Survival Cluster Analysis

Paidamoyo Chapfuwa,Chunyuan Li,Nikhil Mehta,Lawrence Carin,Ricardo Henao
DOI: https://doi.org/10.48550/arXiv.2003.00355
2020-03-01
Abstract:Conventional survival analysis approaches estimate risk scores or individualized time-to-event distributions conditioned on covariates. In practice, there is often great population-level phenotypic heterogeneity, resulting from (unknown) subpopulations with diverse risk profiles or survival distributions. As a result, there is an unmet need in survival analysis for identifying subpopulations with distinct risk profiles, while jointly accounting for accurate individualized time-to-event predictions. An approach that addresses this need is likely to improve characterization of individual outcomes by leveraging regularities in subpopulations, thus accounting for population-level heterogeneity. In this paper, we propose a Bayesian nonparametrics approach that represents observations (subjects) in a clustered latent space, and encourages accurate time-to-event predictions and clusters (subpopulations) with distinct risk profiles. Experiments on real-world datasets show consistent improvements in predictive performance and interpretability relative to existing state-of-the-art survival analysis models.
Machine Learning
What problem does this paper attempt to address?
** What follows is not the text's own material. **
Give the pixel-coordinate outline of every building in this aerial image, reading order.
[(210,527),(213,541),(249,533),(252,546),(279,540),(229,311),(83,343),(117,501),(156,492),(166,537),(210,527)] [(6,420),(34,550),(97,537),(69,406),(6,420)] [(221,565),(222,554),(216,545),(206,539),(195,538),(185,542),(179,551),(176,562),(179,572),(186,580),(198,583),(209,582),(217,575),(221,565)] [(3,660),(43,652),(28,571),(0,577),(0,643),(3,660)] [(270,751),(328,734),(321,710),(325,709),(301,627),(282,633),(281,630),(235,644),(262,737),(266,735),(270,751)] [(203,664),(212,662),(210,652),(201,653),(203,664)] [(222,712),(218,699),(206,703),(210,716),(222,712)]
The problem that this paper attempts to solve is to identify subgroups with different risk characteristics in survival analysis while providing accurate individual time - to - event predictions. Traditional survival analysis methods usually estimate covariate - based risk scores or individualized time - to - event distributions, but these methods often overlook the phenotypic heterogeneity at the population level, that is, the diverse risk characteristics or survival distributions caused by unknown subgroups. Therefore, there is an unmet need to identify subgroups with unique risk characteristics in survival analysis while taking into account accurate individual time - to - event predictions. This need is addressed by improving the description of individual outcomes by leveraging the regularities in subgroups. The paper proposes a Bayesian non - parametric method that represents the observed objects (subjects) in the latent space of clustering and encourages accurate time - to - event predictions and clustering (subgroups) with unique risk characteristics. Experiments show that compared with the existing state - of - the - art survival analysis models, this method has a significant improvement in both prediction performance and interpretability.